Mahgub Abd al-Da’im customarily participated in his friends’ discussions, not to defend one of his beliefs, because he did not have any, but from a love for contentious, mocking debate. This evening, though, more than ever, he felt he was one of those wretched people to whom Ali referred. He wanted to get some relief for the tightness in his chest by speaking. Although he was not concerned with the welfare of people in general, the only way he could refer to his own concerns was by couching them in universal terms. So he said, “Fine, our problem is poverty.”
Then Ali Taha said fervently, “That’s right. Poverty’s fetid air stifles science, health, and virtue. Anyone who’s content with the peasant’s living conditions is a beast or a demon.”
Ma’mun Radwan, adjusting his skullcap, said, “Religion. Islam’s the balm for all our pains.”
Stretching his legs out till they almost touched the heater and ignoring what his host had just said, Ali Taha replied, “The government and parliament.”
So Mahgub objected, “ ‘Government’ implies rich folks and major families. The government is one big family. The ministers select deputies from their relatives. The deputies choose directors from a pool of relatives. Directors select department chiefs from relatives. Chiefs pick office workers from their relatives. Even janitors are chosen from among the servants in important homes. So the government is a single family or a single class of multiple families. And it’s a fact that this class sacrifices the people’s welfare whenever that conflicts with its own interests.”
“How about parliament?”
Smiling mischievously, Mahgub answered, “A representative who spends hundreds of pounds to get elected can’t represent impoverished people. Parliament’s no different in this regard from any other organization. Look at Qasr al-Aini Hospital, for example. It’s termed a hospital for the indigent, but actually it’s a laboratory for potentially lethal experiments on the poor.”
Ali Taha observed calmly, “Outrage is a sacred sentiment, but despair is an illness. In any event, parliament is a lake where separate streams meet. Inevitably these waters mix together and from them a new spring wells up.”
Smiling bitterly, Mahgub muttered, “These are the names I admire: Ahmosis and the Hyksos, Merenptah and the Jews, Urabi and the Circassians!”
Mahgub laughed so hard that he ended up coughing. He replied, “We impose far too much on ourselves—as if this room were responsible for the world’s welfare.”
Ali Taha said, “As long as it houses students, its walls will hear the hopes of successive generations.”
Ma’mun Radwan observed attentively, “This room is an incubator. So what’s next?”
Mahgub replied with malicious delight, “Prison—if any of us means what he says!”

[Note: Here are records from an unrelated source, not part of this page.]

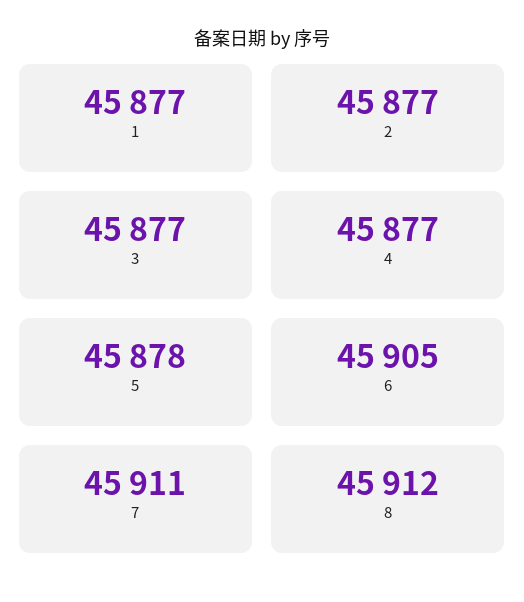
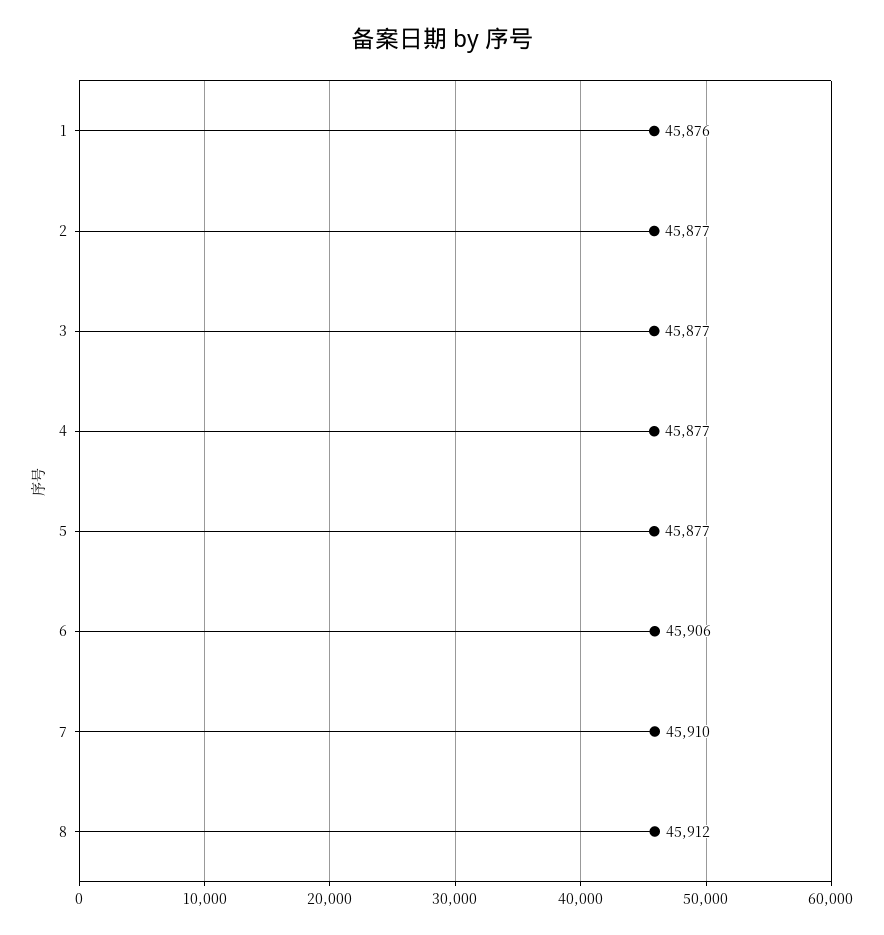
  {
-   "1": 45877,
+   "1": 45876,
    "2": 45877,
    "3": 45877,
    "4": 45877,
-   "5": 45878,
+   "5": 45877,
-   "6": 45905,
+   "6": 45906,
-   "7": 45911,
+   "7": 45910,
    "8": 45912
  }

Then, remembering the worries he had brought back with him from al-Qanatir, he lost his enthusiasm for debate. Rising, he excused himself, alleging that his trip had tired him. He went to his room, where he sat thinking sadly at his small desk. When January ended, his present “welfare” would end. Yes, this life had seemed an inferno to him in the past. Compared to what awaited him in the future, it would seem a lost paradise. There was no doubt that the next three months would bring forms of suffering he had never imagined. So what was he to do? He tugged on his left eyebrow, frowning, while determination and defiance flooded his pale face.